Thunder Plains 2017

Welcome to our impromptu coffeeshop where you can be the connected smart barista! Create the coffee that blends with technology, hack & tamper with hardware, and brew an espresso from the command line - or from the browser!

It was really exciting to visit the US for the second time, especially with a huge hardcovered utility box, with an old espresso machine inside! Thunder Plains seems like the local community conference around Oklahoma and the surrounding nations, but that’s a bit deceiving. This event - althought it wasn’t always called Thunder Plains - is maybe older than JSConf itself, Jesse and Amanda Harlin are doing this for the local community since years. The Oklahoma tech community is proud to give the world talented people like Kyle Simpson or John-David Dalton.
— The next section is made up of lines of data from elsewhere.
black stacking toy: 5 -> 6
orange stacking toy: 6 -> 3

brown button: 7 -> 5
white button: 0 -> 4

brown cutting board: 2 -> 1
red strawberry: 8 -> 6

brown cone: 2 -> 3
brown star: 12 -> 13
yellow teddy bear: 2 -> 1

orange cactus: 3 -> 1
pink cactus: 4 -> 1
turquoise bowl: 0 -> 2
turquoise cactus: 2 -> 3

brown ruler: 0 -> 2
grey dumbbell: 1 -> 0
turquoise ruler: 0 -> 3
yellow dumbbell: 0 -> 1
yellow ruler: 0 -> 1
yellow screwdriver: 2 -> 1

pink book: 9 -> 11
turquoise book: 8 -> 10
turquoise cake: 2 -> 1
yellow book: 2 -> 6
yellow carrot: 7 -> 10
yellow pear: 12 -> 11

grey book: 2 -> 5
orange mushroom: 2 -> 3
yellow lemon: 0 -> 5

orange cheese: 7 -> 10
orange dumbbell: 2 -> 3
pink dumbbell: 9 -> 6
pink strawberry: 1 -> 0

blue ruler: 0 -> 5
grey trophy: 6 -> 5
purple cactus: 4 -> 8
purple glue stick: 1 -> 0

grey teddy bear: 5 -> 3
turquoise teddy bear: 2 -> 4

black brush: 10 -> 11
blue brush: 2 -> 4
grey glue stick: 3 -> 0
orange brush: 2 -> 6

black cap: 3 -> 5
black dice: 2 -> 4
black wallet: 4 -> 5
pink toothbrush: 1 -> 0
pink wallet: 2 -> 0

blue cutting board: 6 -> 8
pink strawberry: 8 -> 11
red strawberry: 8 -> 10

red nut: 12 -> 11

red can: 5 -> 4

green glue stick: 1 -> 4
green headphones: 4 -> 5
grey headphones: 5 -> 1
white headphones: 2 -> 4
Everything was super-fine until I’ve realized one major flaw in my planning for the talk: the coffee machine I’ve brought was an old one, more than 20 years old. It’s power requirements were waaay over 110V, the standard for the United States. It was not a question of plug converter, I needed a step-upper, a kind of transformator, that made 220Volts from 110. Jesse and Amanda were awesome, they tried to help me find such a device the day before the event, but we’ve failed - so I used a backup video during the presentation, I’ve made at home - in case the TSA does find my huge plastic box dangerous, and the machine fails to arrive in the county. Here are the slides for my talk:

But the luckily the talk and the whole trip was a success, I’ve received really positive feedback. Doring and after the event I’ve had the pleasure to meet Adam Baldwin, who started the NodeSecurity project. As I was curious, he explained how they manage to pinpoint malicious npm pacakage installs within seconds, using docker and sysdig. I’ve met with Laurie Voss from npm again, and it was great to see John-David Dalton in person, and hear from the esm loader he’s working on nowadays.

Oklahoma City is the 8th largest city in the US by land area, it streches through the Great Plains region, it was super flat. The business district has some skyscrapers, but on the whole, its a reaaly flat city, with a rich history of western culture. I’ve visited the science museum on the day after the conference, and they happen to have an actual size replica of an F1 rocket engine, one of five that powered the 1st stage of the Saturn rockets during the Apollo missions.